Whenever the awarding of a major sports event results in a large infrastructure project, allegations of human rights abuses seem to surface. During the early stages of its preparations to hosts the FIFA World Cup, Qatar was dogged by claims that migrant workers were living in appalling conditions, having their salaries delayed or not paid at all (an allegation backed up by a damning Amnesty International report in 2016).
A large-scale labour reform process adopted since has improved the situation, but there’s a recognition that keeping tabs on human rights during the whole event preparation process, throughout the whole supply chain, is incredibly challenging for sports organisations and organising committees.
Understanding the state of play, the Institute for Human Rights and Business (IHRB) established the Centre for Sport and Human Rights. And last week, during the organisation’s Sporting Chance Forum in Paris, it unveiled former US football international Mary Harvey as its inaugural chief executive.
Who is Mary Harvey?
Credited for devising and putting together the human rights strategy for the successful United 2026 bid (the US, Canada and Mexico’s bid to host the FIFA World Cup), Harvey appears to be the natural choice for the Centre for Sport and Human Rights.
The United 2026 strategy is based on United Nations Guiding Principles on Business and Human Rights, and was lauded for its detailed scale and scope. It commits the organising committee to obligations related to equality of opportunity and inclusivity, child safeguarding, freedom of expression, labour rights, land and housing rights, international travel and movement, privacy rights, and security.
Prior to developing the strategy, Harvey commissioned an independent investigation to identify gaps in human rights protections in the US, Mexico and Canada (see below).
And over the next two years, United 2026 will use a Candidate Host City scorecard – developed with the support of FIFA – to assess the human rights performance of all 23 host cities contenders before whittling the number down to a final 16.

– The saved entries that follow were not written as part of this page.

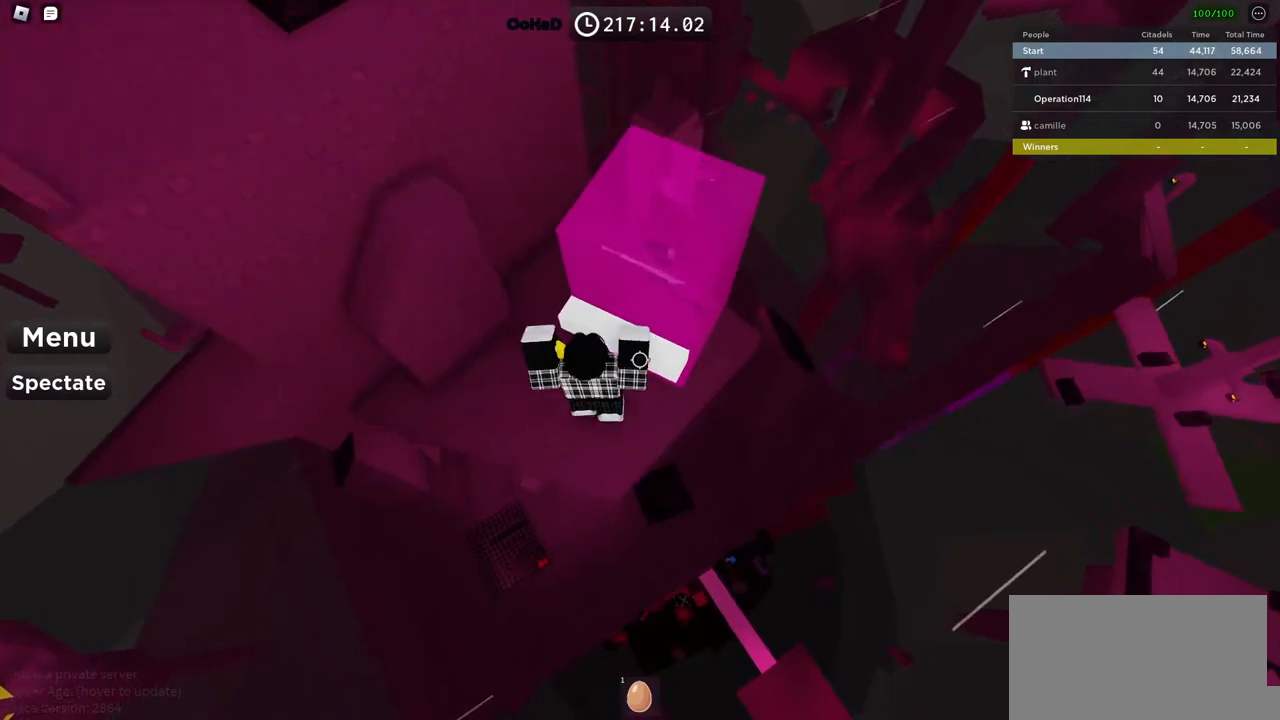
{"keys": ["w"], "events": [[84, "w", "up"], [250, "a", "down"], [284, "space", "down"], [350, "w", "down"], [450, "a", "up"], [484, "space", "up"]]}
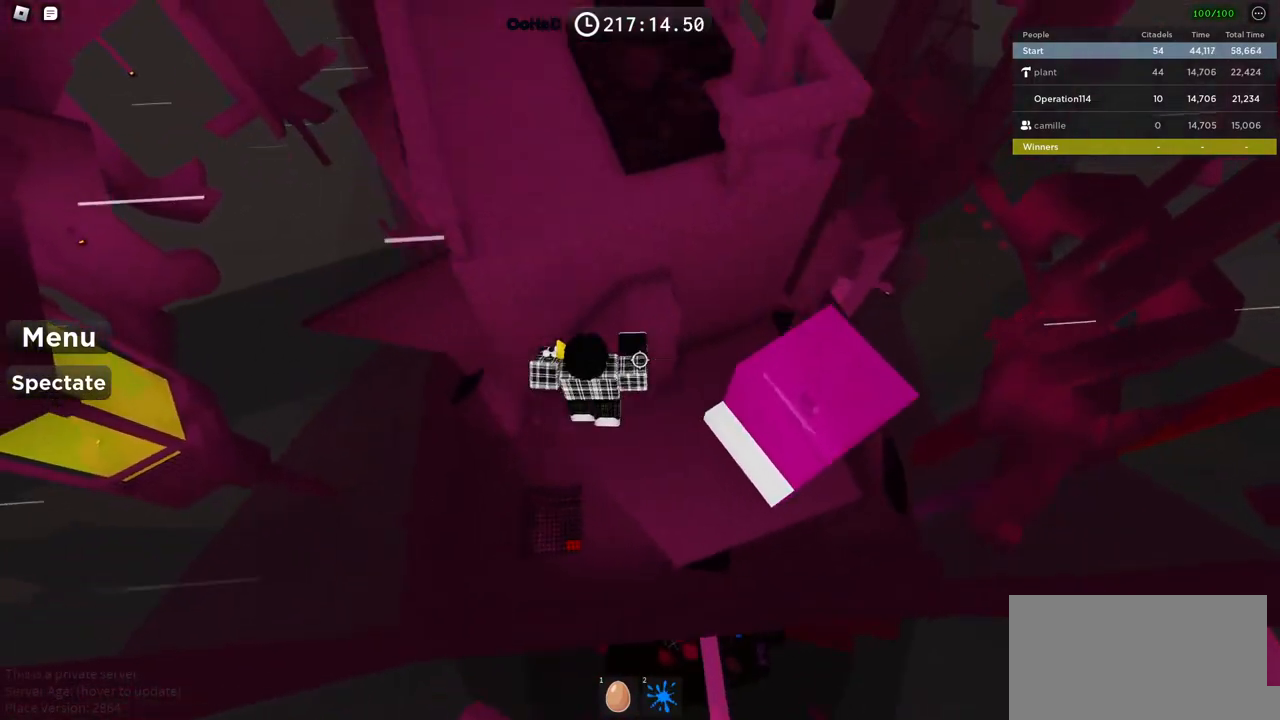
{"keys": ["space"], "events": [[250, "w", "up"], [334, "space", "down"]]}
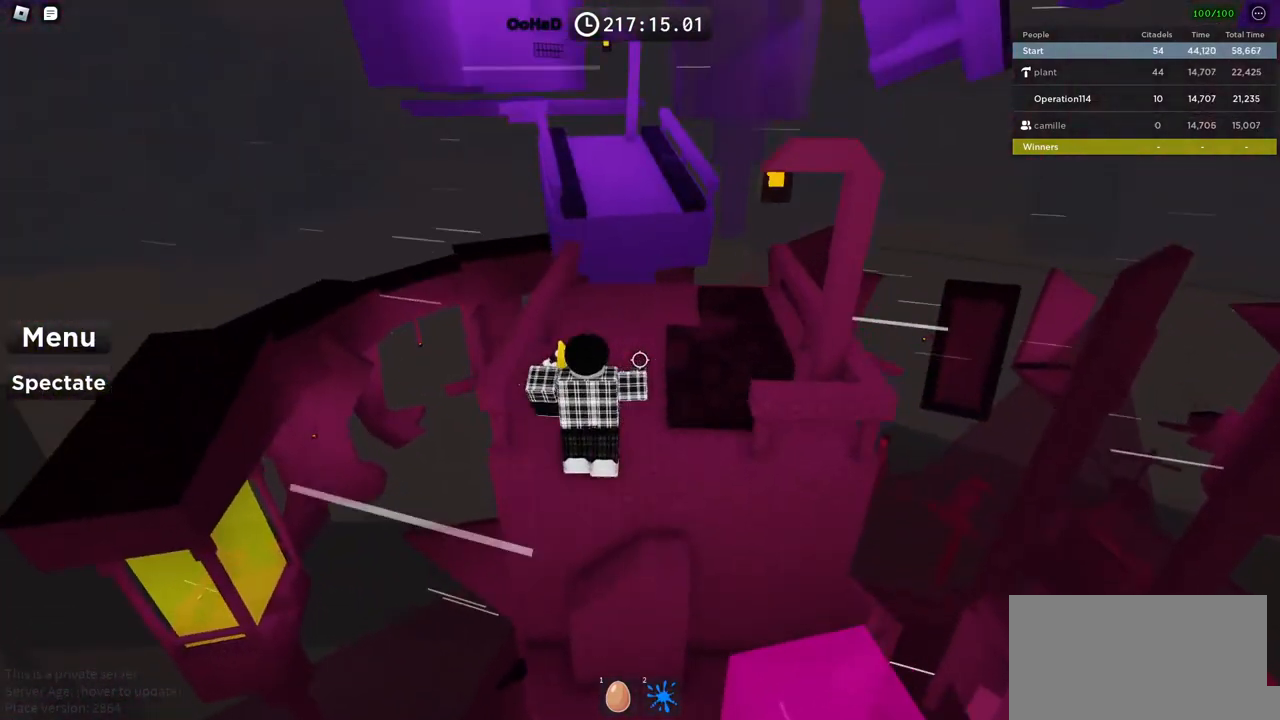
{"keys": ["w"], "events": [[17, "w", "down"], [34, "space", "up"]]}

Once the tournament concludes, the consequences of this strategy will be published in a Human Rights Report and will continue through human rights activities in host cities (see below). If all goes to plan, the strategy will leave a significant legacy in the host cities and will be the benchmark for sports events going forward.
Talking at a conference in May, Harvey told delegates about the United 2026 project, explaining her collaborative approach and discussing what sports event legacy looks like in the context of human rights.
“What was illuminating for me was inviting stakeholders who represent different areas of society, particularly those who are most vulnerable, and talking to them,” she said. “What does legacy look like for them? Not us, but for them. The people who are going to be living in the cities afterwards. And then I walked back from there.”
Anyone who has followed Harvey’s career will not be surprised by her significant contribution to the United 2026 success and subsequent appointment by the Centre of Sport and Human Rights. Ever since retiring from football in 1996 (winning the World Cup in 1991), the former goalkeeper has been an influential figure in the sport she loves.
During a five-year period she was the director of FIFA’s development division before taking the chief operating officer role of Women’s Professional Soccer in the US.
Most recently, Harvey has been overseeing the Green Sports Alliance, a professional body for sports organisations trying to make a positive environmental impact, as interim chief executive, although she has been on the board for more the five years.
What’s on her ‘to-do’ list?
Taking up the reins next month, Harvey will have a reasonably blank canvas to work with considering the Centre for Sport and Human Rights is only six months old. Although she’ll have the opportunity to shape the strategy and culture of the organisation, it does have a precise remit: to harness the resources and influence of major sports organisations to become “a uniting force for good in society”.
Indeed, while the centre is newly-established, the IHRB has been involved in sport and human rights since the 2012 Olympic Games in London when it supported the Games’ Sustainability Commission. The institute has since published several whitepapers on sport and human rights for sports governing bodies, host cities/nations, sponsors and broadcasters, and affected groups.
A framework for the Centre for Sport and Human Rights has been developed to articulate its scope of work, which can be broken down into three parts: sharing knowledge (though dialogues and resources), building capacity (with training and workshops) and increasing accountability.
The latter point will be crucial if the organisation is really to make a difference. Harvey built accountability into the United 2026 strategy by implementing the scorecard system for potential host cities. If that can be replicated and expanded, so that human rights offences are properly dealt with and that victims have access to appropriate reporting and grievance channels, the Centre for Sport and Human Rights (and its 40 advisory council members – see below) could catalyse significant change.